[LLVMdev] What would LLVM need to do this optimization?

Mon Nov 10 15:39:15 PST 2008

I have a simple test .ll file that does something like..

int i = 0;
if (argc < 1) i++; else i = foo(i);
if (argc < 2) i++; else i = foo(i);
if (argc < 3) i++; else i = foo(i);
if (argc < 4) i++; else i = foo(i);
return i;

It gets optimized to just..

return 4;

opt -atomic-region-clone -mem2reg -predsimplify -simplifycfg -instcombine

.. where -atomic-region-clone is a pass I've written (-mem2reg to
clean up the PHIs I reg2mem'd). My pass inserts a custom atomic_begin
instruction and a couple intrinsics to help start/rollback a region of
code.

The optimized .ll code is roughly..

entry:
  ; start an atomic region at %atomic, rollback to %original_code
  atomic_begin label %atomic, %original_code
atomic:
  %c = icmp slt i32 %argc, 1
  br i1 %c, label %done, label %abort
done:
  call void @llvm.atomic.end( )
  ret i32 4
abort:
  ; undo all work since atomic_begin and continue at %original_code
  call void @llvm.atomic.abort( )
  unreachable
original_code:
  ; the original compiled method

A few things happening with each optimization pass:
1) -atomic-region-clone duplicates the method and removes untaken
branches (the foo() cases)
2) -predsimplify propagates the "i must be less than 1" information
and gets rid of comparisons
3) -simplifycfg eliminates the newly created "br i1 true" branches
4) -instcombine sees a sequence of 0 + 1 + 1 + 1 + 1 and makes it 4

The optimizations are run on both original_code and the atomic code,
but there's still a huge mess in original_code. (I've attached the
original and optimized output for those curious.) Just for fun, I ran
things with -std-compile-opts and it wasn't much better.

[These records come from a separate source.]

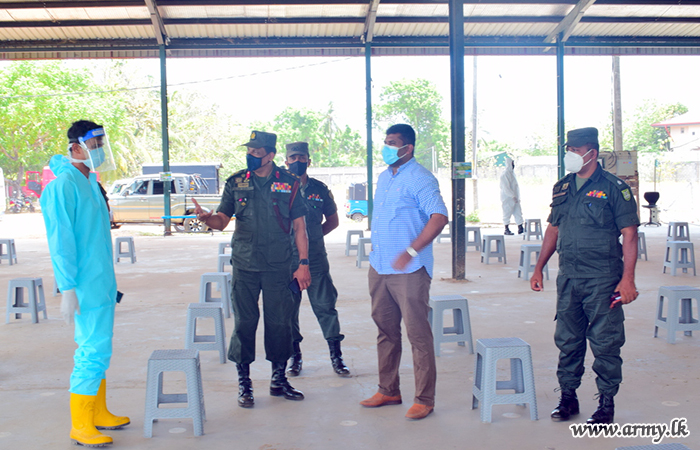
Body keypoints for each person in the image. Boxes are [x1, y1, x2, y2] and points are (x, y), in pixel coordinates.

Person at [193, 130, 311, 409]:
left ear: (270, 155)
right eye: (249, 151)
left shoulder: (289, 183)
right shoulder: (236, 182)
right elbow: (222, 220)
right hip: (245, 265)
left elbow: (299, 227)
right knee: (244, 323)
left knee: (279, 323)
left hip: (278, 265)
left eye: (257, 152)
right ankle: (244, 383)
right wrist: (208, 218)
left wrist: (303, 264)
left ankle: (278, 379)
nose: (251, 156)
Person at [530, 127, 639, 425]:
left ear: (592, 152)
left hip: (603, 278)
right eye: (568, 150)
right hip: (569, 277)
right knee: (568, 340)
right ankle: (568, 398)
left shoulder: (615, 188)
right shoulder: (562, 186)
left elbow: (630, 234)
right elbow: (554, 228)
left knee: (606, 342)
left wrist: (628, 279)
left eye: (575, 151)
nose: (571, 155)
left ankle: (606, 404)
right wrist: (539, 267)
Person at [41, 120, 129, 447]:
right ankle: (81, 425)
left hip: (101, 281)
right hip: (83, 284)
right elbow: (61, 242)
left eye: (101, 145)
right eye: (94, 146)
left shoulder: (89, 182)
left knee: (101, 348)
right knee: (90, 350)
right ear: (76, 148)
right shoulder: (63, 186)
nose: (99, 151)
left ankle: (98, 412)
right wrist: (67, 289)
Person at [360, 124, 449, 421]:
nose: (386, 148)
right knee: (385, 332)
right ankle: (388, 390)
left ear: (407, 148)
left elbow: (439, 217)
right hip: (380, 266)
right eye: (385, 142)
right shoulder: (385, 177)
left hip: (409, 270)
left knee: (417, 334)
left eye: (392, 143)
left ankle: (424, 399)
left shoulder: (420, 178)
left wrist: (411, 251)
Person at [284, 142, 350, 378]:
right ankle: (295, 357)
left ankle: (336, 357)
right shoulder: (278, 188)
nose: (297, 161)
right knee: (288, 310)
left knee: (325, 307)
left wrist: (311, 238)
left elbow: (333, 220)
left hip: (315, 260)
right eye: (293, 158)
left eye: (301, 157)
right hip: (286, 260)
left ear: (309, 161)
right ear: (286, 162)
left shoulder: (319, 189)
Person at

But back to the original question.. what would LLVM need to do this
without the -atomic-region-clone pass that uses hardware support for
rollback. The resulting optimized code doesn't have very much in the
atomic region -- just a compare and branch. (Arguably the compare
could be shared across the atomic and original_code perhaps by PRE.)
So it's not like the hardware is being used much in this case to undo
much/any work at all.

Is there current work towards something that can do this kind of
optimization? Seems like something to do with the profiling interface
for feedback directed optimizations, but last I heard there hasn't
been much activity there.. ?

Ed